▶ **The task**:
Across the data below, how many lines hold "Generation"? Answer with that number and nothing else.

START The input

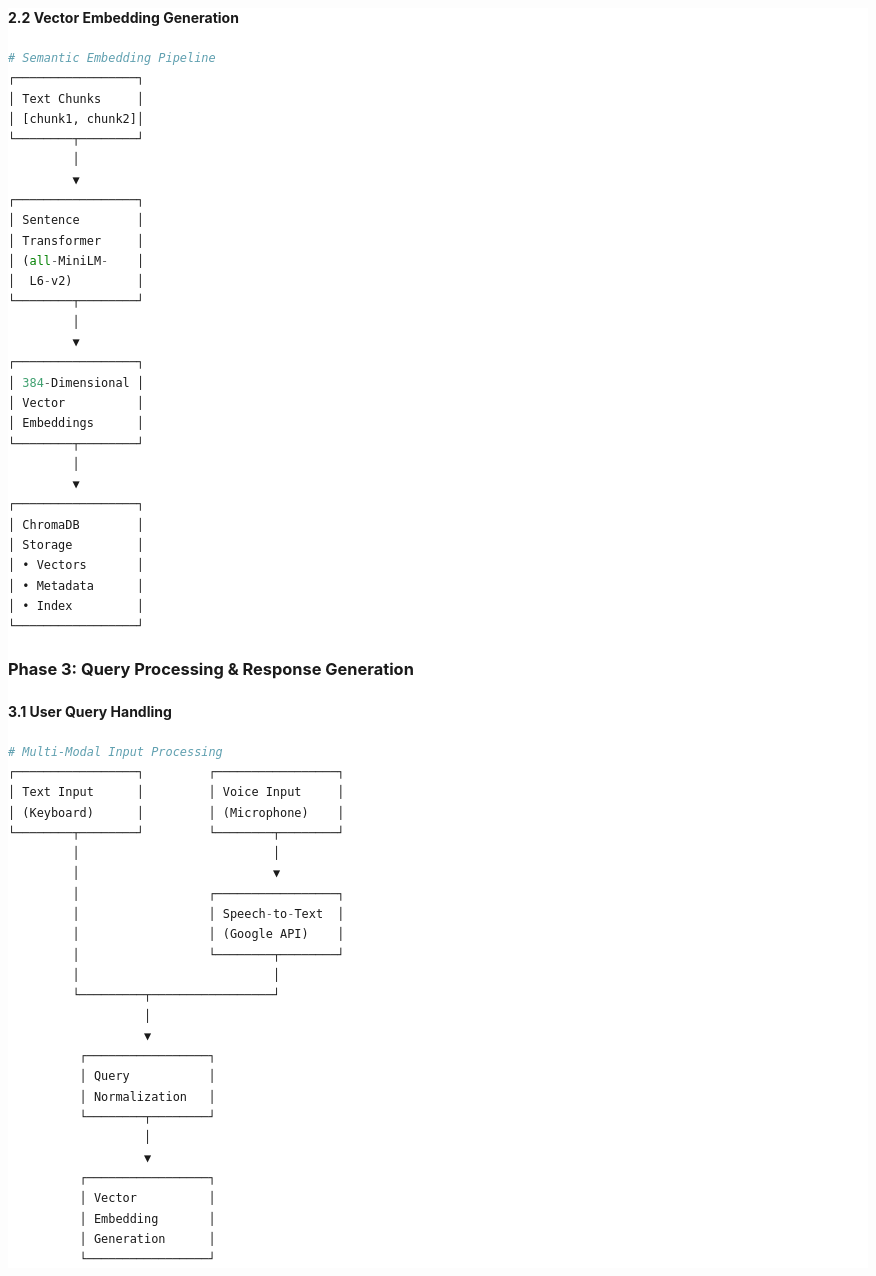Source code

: #### **2.2 Vector Embedding Generation**
```python
# Semantic Embedding Pipeline
┌─────────────────┐
│ Text Chunks     │
│ [chunk1, chunk2]│
└────────┬────────┘
         │
         ▼
┌─────────────────┐
│ Sentence        │
│ Transformer     │
│ (all-MiniLM-    │
│  L6-v2)         │
└────────┬────────┘
         │
         ▼
┌─────────────────┐
│ 384-Dimensional │
│ Vector          │
│ Embeddings      │
└────────┬────────┘
         │
         ▼
┌─────────────────┐
│ ChromaDB        │
│ Storage         │
│ • Vectors       │
│ • Metadata      │
│ • Index         │
└─────────────────┘
```

### **Phase 3: Query Processing & Response Generation**

#### **3.1 User Query Handling**
```python
# Multi-Modal Input Processing
┌─────────────────┐         ┌─────────────────┐
│ Text Input      │         │ Voice Input     │
│ (Keyboard)      │         │ (Microphone)    │
└────────┬────────┘         └────────┬────────┘
         │                           │
         │                           ▼
         │                  ┌─────────────────┐
         │                  │ Speech-to-Text  │
         │                  │ (Google API)    │
         │                  └────────┬────────┘
         │                           │
         └─────────┬─────────────────┘
                   │
                   ▼
          ┌─────────────────┐
          │ Query           │
          │ Normalization   │
          └────────┬────────┘
                   │
                   ▼
          ┌─────────────────┐
          │ Vector          │
          │ Embedding       │
          │ Generation      │
          └─────────────────┘
```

END The input

▶ **Solution to this problem**:
3